At the opening of the novel the antihero (in the Camusian sense) is shown just coming out of a coma, having tried to commit suicide by poison. He is surrounded by provincial townsfolk, villagers who in their isolation and emotional impoverishment have turned their energies to creating a new religion – a private God, non-identifiable as either Christian or non-Christian.
Called “one of the most terrifying novels in postwar Polish literature,... greeted upon its appearance [in 1963] as a major literary sensation” (Czeslaw Milosz, History of Polish Literature), the novel moves through a series of flashbacks between present reality and recalled experiences. The language is that of a dream sequence with metaphors of frightening quality, both in intensity and “illogicality.”
The young Pole who narrates his experiences reveals himself to be caught up in a labyrinth leading nowhere, driven by an urge which ultimately is a need for punishment. His longing for a responsive and benevolent force over his destiny is the basis of his anguish. Acutely feeling the lack, faced with a godless universe, he sees his choice to be between self-assertive survival at any price – moral, sensual, intellectual – or the self-pronouncement of worthlessness and the denouement of peace attained by dying. The hero “escapes” death and is condemned to death-in-life.

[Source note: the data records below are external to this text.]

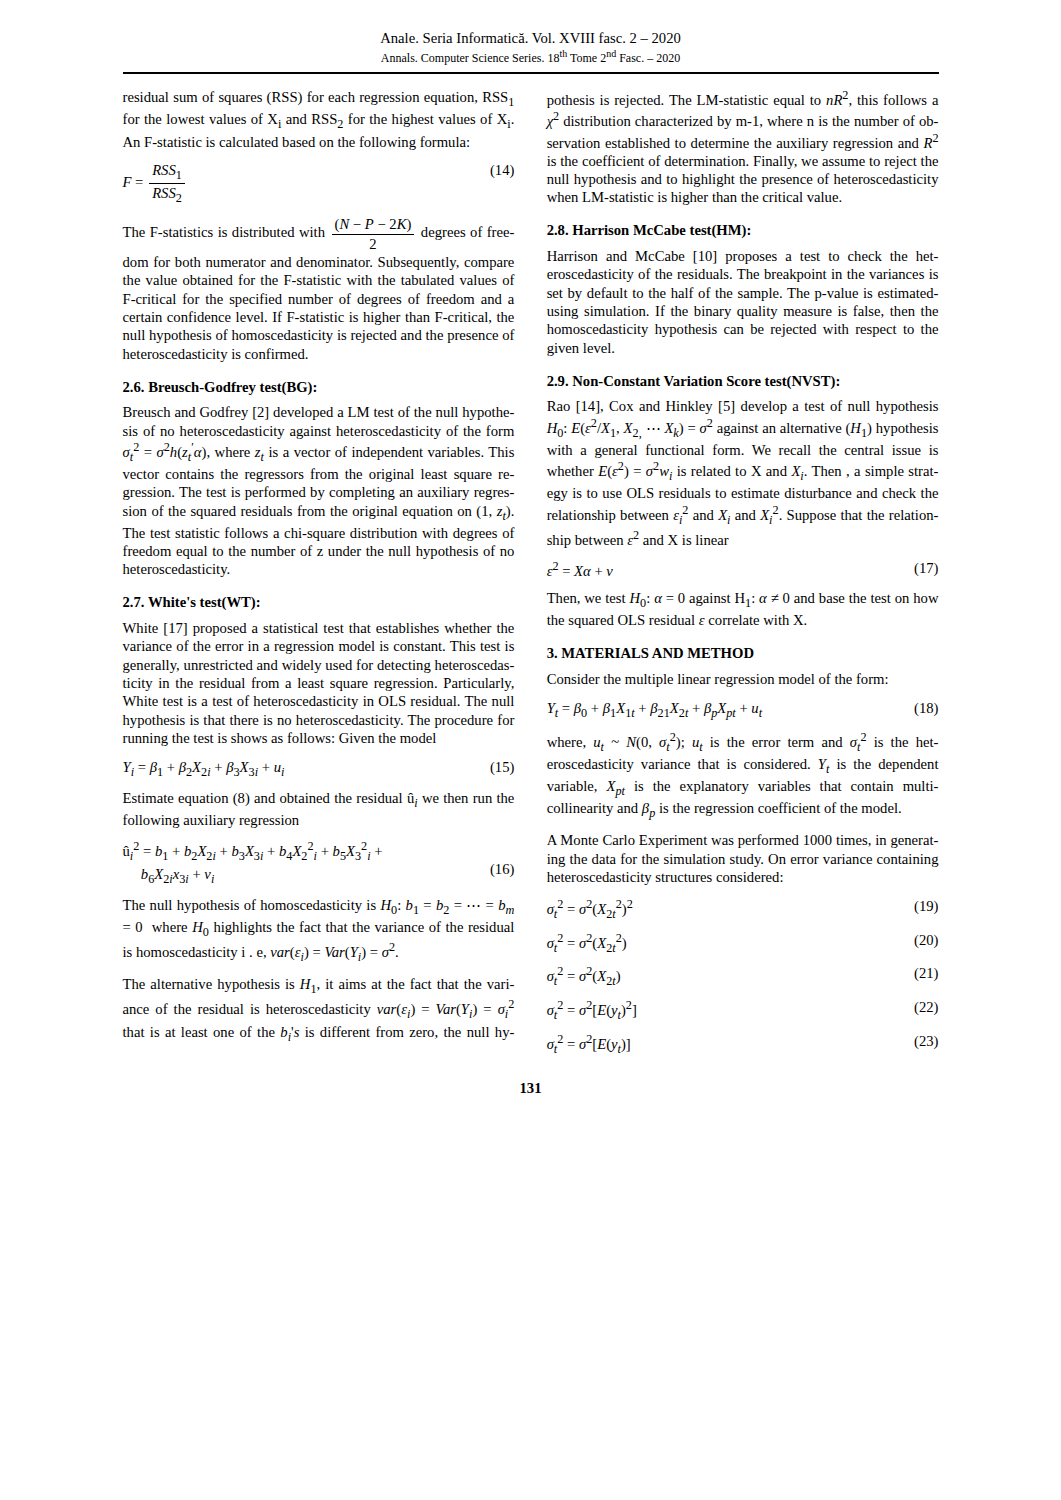Anale. Seria Informatică. Vol. XVIII fasc. 2 – 2020
Annals. Computer Science Series. 18th Tome 2nd Fasc. – 2020
residual sum of squares (RSS) for each regression equation, RSS1 for the lowest values of Xi and RSS2 for the highest values of Xi. An F-statistic is calculated based on the following formula:
F = RSS1 RSS2 (14)
The F-statistics is distributed with (N − P − 2K) 2 degrees of freedom for both numerator and denominator. Subsequently, compare the value obtained for the F-statistic with the tabulated values of F-critical for the specified number of degrees of freedom and a certain confidence level. If F-statistic is higher than F-critical, the null hypothesis of homoscedasticity is rejected and the presence of heteroscedasticity is confirmed.
2.6. Breusch-Godfrey test(BG):
Breusch and Godfrey [2] developed a LM test of the null hypothesis of no heteroscedasticity against heteroscedasticity of the form σt2 = σ2h(zt′α), where zt is a vector of independent variables. This vector contains the regressors from the original least square regression. The test is performed by completing an auxiliary regression of the squared residuals from the original equation on (1, zt). The test statistic follows a chi-square distribution with degrees of freedom equal to the number of z under the null hypothesis of no heteroscedasticity.
2.7. White's test(WT):
White [17] proposed a statistical test that establishes whether the variance of the error in a regression model is constant. This test is generally, unrestricted and widely used for detecting heteroscedasticity in the residual from a least square regression. Particularly, White test is a test of heteroscedasticity in OLS residual. The null hypothesis is that there is no heteroscedasticity. The procedure for running the test is shows as follows: Given the model
Yi = β1 + β2X2i + β3X3i + ui (15)
Estimate equation (8) and obtained the residual ûi we then run the following auxiliary regression
ûi2 = b1 + b2X2i + b3X3i + b4X22i + b5X32i +
b6X2ix3i + vi (16)
The null hypothesis of homoscedasticity is H0: b1 = b2 = ⋯ = bm = 0 where H0 highlights the fact that the variance of the residual is homoscedasticity i . e, var(εi) = Var(Yi) = σ2.
The alternative hypothesis is H1, it aims at the fact that the variance of the residual is heteroscedasticity var(εi) = Var(Yi) = σi2 that is at least one of the bi's is different from zero, the null hypothesis is rejected. The LM-statistic equal to nR2, this follows a χ2 distribution characterized by m-1, where n is the number of observation established to determine the auxiliary regression and R2 is the coefficient of determination. Finally, we assume to reject the null hypothesis and to highlight the presence of heteroscedasticity when LM-statistic is higher than the critical value.
2.8. Harrison McCabe test(HM):
Harrison and McCabe [10] proposes a test to check the heteroscedasticity of the residuals. The breakpoint in the variances is set by default to the half of the sample. The p-value is estimated-using simulation. If the binary quality measure is false, then the homoscedasticity hypothesis can be rejected with respect to the given level.
2.9. Non-Constant Variation Score test(NVST):
Rao [14], Cox and Hinkley [5] develop a test of null hypothesis H0: E(ε2/X1, X2, ⋯ Xk) = σ2 against an alternative (H1) hypothesis with a general functional form. We recall the central issue is whether E(ε2) = σ2wi is related to X and Xi. Then , a simple strategy is to use OLS residuals to estimate disturbance and check the relationship between εi2 and Xi and Xi2. Suppose that the relationship between ε2 and X is linear
ε2 = Xα + v (17)
Then, we test H0: α = 0 against H1: α ≠ 0 and base the test on how the squared OLS residual ε correlate with X.
3. MATERIALS AND METHOD
Consider the multiple linear regression model of the form:
Yt = β0 + β1X1t + β21X2t + βpXpt + ut (18)
where, ut ~ N(0, σt2); ut is the error term and σt2 is the heteroscedasticity variance that is considered. Yt is the dependent variable, Xpt is the explanatory variables that contain multicollinearity and βp is the regression coefficient of the model.
A Monte Carlo Experiment was performed 1000 times, in generating the data for the simulation study. On error variance containing heteroscedasticity structures considered:
σt2 = σ2(X2t2)2 (19)
σt2 = σ2(X2t2) (20)
σt2 = σ2(X2t) (21)
σt2 = σ2[E(yt)2] (22)
σt2 = σ2[E(yt)] (23)
131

Konwicki's descriptions of the brutal mutual massacres in some of the war experiences of the narrator are unforgettable in their irony. The dialogue is sharp and ironic, and the translation retains the vernacular thrust of the Polish original. The author's experience as director and script writer earned him the Grand Prix (1958) at Venice for his film The Last Day of Summer. His vivid awareness of the passing values in an increasingly superficial world of interrelationships and goals makes this passionate work a powerful indictment of modern man's progress in guilt and war and his impotence in welding his idealistic dreams and his life.
The original Polish title of the work is Sennik wspólczesny.